I don’t remember the figures exactly, but it was terrible. I exchanged about twelve thousand florins in gold and notes, took the receipt, and brought it to grandmother.

“Well! well! well! No point in counting it,” she waved her hands, “quick, quick, quick!”

“I’ll never stake on that cursed zero, nor on red either,” she said as we approached the vauxhall.

This time I tried as hard as I could to persuade her to make smaller stakes, insisting that, with a turn of the chances, there would always be a moment for staking a big amount. But she was so impatient that, though she agreed at first, it was impossible to hold her back during the play. As soon as she began to win stakes of ten or twenty friedrichs d’or, “Well, there! Well, there!” she began nudging me, “well, there, we’ve won—if we’d staked four thousand instead of ten, we’d have won four thousand, and what now? It’s all you, all you!”

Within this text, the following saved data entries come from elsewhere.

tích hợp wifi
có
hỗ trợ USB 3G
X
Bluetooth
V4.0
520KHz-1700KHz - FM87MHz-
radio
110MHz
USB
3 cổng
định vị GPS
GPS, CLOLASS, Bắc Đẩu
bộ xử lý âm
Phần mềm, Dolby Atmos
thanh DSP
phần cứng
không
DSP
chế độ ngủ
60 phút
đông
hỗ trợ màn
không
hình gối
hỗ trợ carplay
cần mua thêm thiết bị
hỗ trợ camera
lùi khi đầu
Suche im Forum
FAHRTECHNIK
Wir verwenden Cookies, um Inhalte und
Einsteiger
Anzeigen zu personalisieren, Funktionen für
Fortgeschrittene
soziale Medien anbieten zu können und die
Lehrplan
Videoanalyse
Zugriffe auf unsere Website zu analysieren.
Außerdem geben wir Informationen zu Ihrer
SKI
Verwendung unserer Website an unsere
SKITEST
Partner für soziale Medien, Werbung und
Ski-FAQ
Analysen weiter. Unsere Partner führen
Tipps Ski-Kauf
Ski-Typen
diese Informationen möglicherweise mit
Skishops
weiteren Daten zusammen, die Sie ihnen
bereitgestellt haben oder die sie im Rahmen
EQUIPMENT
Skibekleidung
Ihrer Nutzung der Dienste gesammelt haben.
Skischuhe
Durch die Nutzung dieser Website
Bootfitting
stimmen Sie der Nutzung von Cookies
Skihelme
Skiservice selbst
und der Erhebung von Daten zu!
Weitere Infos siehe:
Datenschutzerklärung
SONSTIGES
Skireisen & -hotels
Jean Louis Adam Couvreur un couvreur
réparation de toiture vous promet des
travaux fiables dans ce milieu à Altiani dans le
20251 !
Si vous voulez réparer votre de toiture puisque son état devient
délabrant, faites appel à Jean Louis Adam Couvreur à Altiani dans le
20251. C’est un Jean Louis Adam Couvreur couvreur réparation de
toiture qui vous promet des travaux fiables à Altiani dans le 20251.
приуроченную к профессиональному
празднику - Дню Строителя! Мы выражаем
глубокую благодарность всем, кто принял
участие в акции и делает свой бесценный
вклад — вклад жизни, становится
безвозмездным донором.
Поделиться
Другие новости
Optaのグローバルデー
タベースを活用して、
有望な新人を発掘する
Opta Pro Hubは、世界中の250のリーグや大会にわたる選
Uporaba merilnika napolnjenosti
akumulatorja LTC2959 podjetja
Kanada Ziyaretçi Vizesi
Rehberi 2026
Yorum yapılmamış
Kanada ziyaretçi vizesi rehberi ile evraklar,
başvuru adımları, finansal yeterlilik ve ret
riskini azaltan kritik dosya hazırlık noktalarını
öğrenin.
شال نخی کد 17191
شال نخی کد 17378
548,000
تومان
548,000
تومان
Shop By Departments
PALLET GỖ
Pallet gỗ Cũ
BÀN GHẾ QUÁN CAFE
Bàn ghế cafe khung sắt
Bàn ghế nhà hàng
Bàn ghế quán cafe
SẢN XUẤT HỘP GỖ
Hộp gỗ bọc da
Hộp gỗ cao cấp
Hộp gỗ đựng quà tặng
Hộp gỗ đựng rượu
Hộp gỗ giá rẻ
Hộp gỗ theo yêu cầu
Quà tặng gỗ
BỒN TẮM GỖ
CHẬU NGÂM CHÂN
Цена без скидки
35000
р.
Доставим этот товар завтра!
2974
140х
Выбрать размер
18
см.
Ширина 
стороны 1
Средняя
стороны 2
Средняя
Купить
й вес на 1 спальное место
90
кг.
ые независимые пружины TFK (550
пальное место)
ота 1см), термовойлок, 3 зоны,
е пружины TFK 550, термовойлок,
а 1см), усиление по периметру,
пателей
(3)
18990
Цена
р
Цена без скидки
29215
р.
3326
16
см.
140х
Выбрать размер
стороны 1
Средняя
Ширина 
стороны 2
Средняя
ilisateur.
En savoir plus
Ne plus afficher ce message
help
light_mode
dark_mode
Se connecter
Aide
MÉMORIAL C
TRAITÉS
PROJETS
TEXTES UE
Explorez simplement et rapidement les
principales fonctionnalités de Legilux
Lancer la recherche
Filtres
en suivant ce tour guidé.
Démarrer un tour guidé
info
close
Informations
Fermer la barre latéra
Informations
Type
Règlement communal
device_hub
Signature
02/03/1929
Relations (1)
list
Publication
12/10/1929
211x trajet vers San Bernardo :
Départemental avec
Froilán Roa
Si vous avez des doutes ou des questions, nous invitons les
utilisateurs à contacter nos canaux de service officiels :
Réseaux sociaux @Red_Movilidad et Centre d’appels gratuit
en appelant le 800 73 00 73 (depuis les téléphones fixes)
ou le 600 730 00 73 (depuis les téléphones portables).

And vexed as I was, watching her play, I finally decided to keep quiet and give no more advice.

Suddenly des Grieux sprang over. The three of them were nearby; I noticed that Mlle Blanche and her mama were standing to one side, exchanging courtesies with the little prince. The general was obviously out of favor, almost in the doghouse. Blanche didn’t even want to look at him, though he fidgeted about her with all his might. Poor general! He turned pale, red, trembled, and even no longer followed grandmother’s play. Blanche and the little prince finally left; the general ran after them.